A new generation inherited this classic home on S. Peak Rd. in Rollingwood this year. As is often the case, there was a lot of updating to do to the surfaces before anyone could get excited about moving in. When funky carpet and vinyl has to come out, there’s a choice to make: element7concrete or more future-garbage.
Craig Parker Homes, specializes in whole house remodels. Craig says totally gets it.
“An overlay is a much better value than tile and it has a really nice look with no grout joints to clean. It’s a great alternative to tile. In five years tile will go out of style,” - Craig Parker.
We couldn’t agree with him more.
As the decades come and go and so do tastes in flooring. This floor was covered in everything from carpet to terrazzo tiles, vinyl and possibly even asbestos tile. Since asbestos can be harmful if the fibers are breathed in, “The best way to deal with old asbestos floor tiles is to cover them up,” according to Tom Silva, of This Old House.
This series of images, from the multi-day project, shows the entire floor remodel process start to finish.
Diamond impregnated blades on angle grinders cut cracks to around 3/8” to accept repair materials. The concrete is ground with metal-bonded diamond abrasives on heavy machines to remove mastic and make it rough. Subtle ramps are created with concrete to build the floor up to nearly level while not losing the 3” one would if capping the whole floor with concrete. Many of the patches are best done by installing materials proud to be ground flush the following day.
A special epoxy that bonds to a wide variety of materials is applied to encapsulate the tile in the bathroom.
More preparation: all the patches, put-backs and crack treatments that were installed proud are ground flush. In the bathrooms, where the questionable tile was primed the previous day, 16 mils of 100% solids epoxy is installed and sand is broadcasted into it “to rejections”. This creates an ideal surface to completely encapsulate the tile and yet still bond to the cement-based materials.

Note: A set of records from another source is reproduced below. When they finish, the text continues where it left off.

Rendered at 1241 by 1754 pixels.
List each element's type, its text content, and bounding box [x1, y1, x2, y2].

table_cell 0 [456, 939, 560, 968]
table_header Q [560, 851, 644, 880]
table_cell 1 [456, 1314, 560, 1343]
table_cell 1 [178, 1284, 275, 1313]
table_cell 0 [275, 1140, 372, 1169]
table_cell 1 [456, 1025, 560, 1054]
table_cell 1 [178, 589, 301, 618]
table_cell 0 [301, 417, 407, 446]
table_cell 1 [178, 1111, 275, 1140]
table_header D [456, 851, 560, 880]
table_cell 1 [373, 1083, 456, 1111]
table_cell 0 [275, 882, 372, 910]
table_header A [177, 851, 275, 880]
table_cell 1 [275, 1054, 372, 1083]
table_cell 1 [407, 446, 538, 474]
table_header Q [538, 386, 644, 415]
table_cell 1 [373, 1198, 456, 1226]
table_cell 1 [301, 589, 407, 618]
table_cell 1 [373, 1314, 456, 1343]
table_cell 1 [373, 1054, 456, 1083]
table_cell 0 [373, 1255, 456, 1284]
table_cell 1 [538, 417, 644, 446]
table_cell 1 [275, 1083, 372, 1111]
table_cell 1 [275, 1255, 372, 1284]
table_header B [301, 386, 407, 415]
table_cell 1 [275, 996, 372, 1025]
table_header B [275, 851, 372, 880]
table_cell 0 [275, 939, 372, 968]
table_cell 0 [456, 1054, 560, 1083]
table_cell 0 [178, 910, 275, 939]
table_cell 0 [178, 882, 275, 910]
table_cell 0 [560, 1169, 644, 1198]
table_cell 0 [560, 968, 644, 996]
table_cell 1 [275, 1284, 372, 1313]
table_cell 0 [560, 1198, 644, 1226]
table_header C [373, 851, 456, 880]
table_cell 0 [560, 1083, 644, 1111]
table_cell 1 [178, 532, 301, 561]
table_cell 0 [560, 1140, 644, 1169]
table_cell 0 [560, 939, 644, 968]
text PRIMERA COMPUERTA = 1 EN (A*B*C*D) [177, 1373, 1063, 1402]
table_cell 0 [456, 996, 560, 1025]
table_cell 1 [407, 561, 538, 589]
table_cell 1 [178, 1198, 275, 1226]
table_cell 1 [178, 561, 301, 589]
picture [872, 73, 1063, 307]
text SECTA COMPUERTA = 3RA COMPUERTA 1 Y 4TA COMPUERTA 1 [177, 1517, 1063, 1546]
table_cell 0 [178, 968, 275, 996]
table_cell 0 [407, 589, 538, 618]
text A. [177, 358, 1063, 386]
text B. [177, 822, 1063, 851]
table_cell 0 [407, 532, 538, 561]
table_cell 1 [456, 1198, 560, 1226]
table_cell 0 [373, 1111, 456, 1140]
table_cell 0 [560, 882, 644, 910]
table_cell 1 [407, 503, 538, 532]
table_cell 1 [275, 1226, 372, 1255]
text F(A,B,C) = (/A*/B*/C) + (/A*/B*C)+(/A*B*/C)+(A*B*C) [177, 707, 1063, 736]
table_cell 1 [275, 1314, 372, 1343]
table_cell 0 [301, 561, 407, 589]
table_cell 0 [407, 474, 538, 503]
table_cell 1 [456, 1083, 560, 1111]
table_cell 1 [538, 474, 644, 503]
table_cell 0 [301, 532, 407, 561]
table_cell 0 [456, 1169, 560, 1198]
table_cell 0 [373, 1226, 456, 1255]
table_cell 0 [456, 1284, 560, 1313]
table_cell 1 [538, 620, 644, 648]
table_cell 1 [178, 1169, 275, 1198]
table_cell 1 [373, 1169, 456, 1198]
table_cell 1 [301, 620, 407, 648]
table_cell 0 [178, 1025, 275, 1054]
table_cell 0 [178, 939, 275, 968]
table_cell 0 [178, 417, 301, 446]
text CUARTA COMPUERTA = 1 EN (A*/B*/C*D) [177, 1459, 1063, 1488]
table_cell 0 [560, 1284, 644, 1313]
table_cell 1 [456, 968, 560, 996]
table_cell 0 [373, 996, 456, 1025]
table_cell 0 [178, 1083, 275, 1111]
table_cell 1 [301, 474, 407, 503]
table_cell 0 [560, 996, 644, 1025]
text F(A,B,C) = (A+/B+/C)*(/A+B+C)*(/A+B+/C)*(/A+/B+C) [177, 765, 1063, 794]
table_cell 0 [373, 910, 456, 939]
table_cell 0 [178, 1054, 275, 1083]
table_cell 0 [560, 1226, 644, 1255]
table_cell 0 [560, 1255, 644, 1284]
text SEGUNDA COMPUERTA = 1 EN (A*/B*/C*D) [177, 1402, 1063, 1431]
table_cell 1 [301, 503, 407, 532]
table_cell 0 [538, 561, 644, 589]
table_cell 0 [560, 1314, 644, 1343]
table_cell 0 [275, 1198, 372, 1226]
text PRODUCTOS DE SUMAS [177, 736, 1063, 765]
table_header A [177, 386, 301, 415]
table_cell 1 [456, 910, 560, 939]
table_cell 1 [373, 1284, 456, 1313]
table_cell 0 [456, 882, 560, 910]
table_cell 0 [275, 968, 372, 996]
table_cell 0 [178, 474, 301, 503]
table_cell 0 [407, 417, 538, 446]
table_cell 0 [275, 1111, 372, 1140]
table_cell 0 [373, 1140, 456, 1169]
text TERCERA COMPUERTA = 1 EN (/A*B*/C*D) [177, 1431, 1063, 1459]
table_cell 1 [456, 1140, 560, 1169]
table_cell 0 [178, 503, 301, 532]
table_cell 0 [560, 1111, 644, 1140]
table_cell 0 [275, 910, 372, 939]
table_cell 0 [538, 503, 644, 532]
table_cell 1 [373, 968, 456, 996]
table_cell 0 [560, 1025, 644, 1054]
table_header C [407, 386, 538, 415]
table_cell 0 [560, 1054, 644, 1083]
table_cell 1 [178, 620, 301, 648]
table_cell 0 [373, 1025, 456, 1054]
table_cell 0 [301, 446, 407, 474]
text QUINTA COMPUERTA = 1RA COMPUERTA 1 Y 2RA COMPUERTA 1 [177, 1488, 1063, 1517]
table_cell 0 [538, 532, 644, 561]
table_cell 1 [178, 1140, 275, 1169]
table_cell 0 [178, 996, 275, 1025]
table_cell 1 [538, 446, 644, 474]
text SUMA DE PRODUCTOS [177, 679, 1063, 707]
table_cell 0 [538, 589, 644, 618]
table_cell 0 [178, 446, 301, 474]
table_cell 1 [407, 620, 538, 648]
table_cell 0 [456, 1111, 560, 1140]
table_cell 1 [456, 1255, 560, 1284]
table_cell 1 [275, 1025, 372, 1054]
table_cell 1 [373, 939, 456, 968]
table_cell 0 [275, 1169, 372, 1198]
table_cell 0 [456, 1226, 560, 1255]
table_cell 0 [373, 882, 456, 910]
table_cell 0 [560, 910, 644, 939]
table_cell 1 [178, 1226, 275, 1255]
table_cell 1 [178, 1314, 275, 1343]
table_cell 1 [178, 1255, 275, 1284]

With the epoxy fully cured, we vacuum up the excess sand, saturate the surface with water. and install a “scratch-coat” of THIN-FINISH™️. That is a polymer-modified mortar that boasts extremely high flexural and tensile strength for a cement-based material. That means it goes on very thin and does not crack over time like traditional “polishable” overlays
Again we saturate the floor with water and installed a steel-troweled coat of THIN-FINISH™️. The saturated-surface-dry condition keeps the material from losing its water to the substrate too quickly. That’s no good as hydration stops when water runs out, and hydration is what makes cement-base materials cure out to their potential strength.
Day 6 and 7
The THIN-FINISH™️ is honed with 100 then 200-grit abrasives. We clean and get the surface saturated yet again. We then steel-trowel a coat of MICRO-FINISH™️. The next day, that is sanded, polished, and another coat of MICRO-FINISH™️ is installed.
Here’s where the secret sauce is applied! Instead of coating cement-based overlays, we chemically harden them and apply impregnating sealers. It frankly took a lot of experiments at our studio to get this process perfected, but there are 3 great reasons we pursued this to mastery.
For one, coating an overlay means resisting the force of moisture vapor transmission, so this is more resistant to peeling off in all situations. (link to further study here).
Secondly, floors have to be serviced. Moving everything out of a finished home every few years to re-apply a sealer or coating is not a business anybody wants to be in. Melting stain-guard into concrete with a burnisher can be done in sections more easily.
Lastly, it’s much more charming. Lacquered masonry work is not our style. We bet it’s not yours either.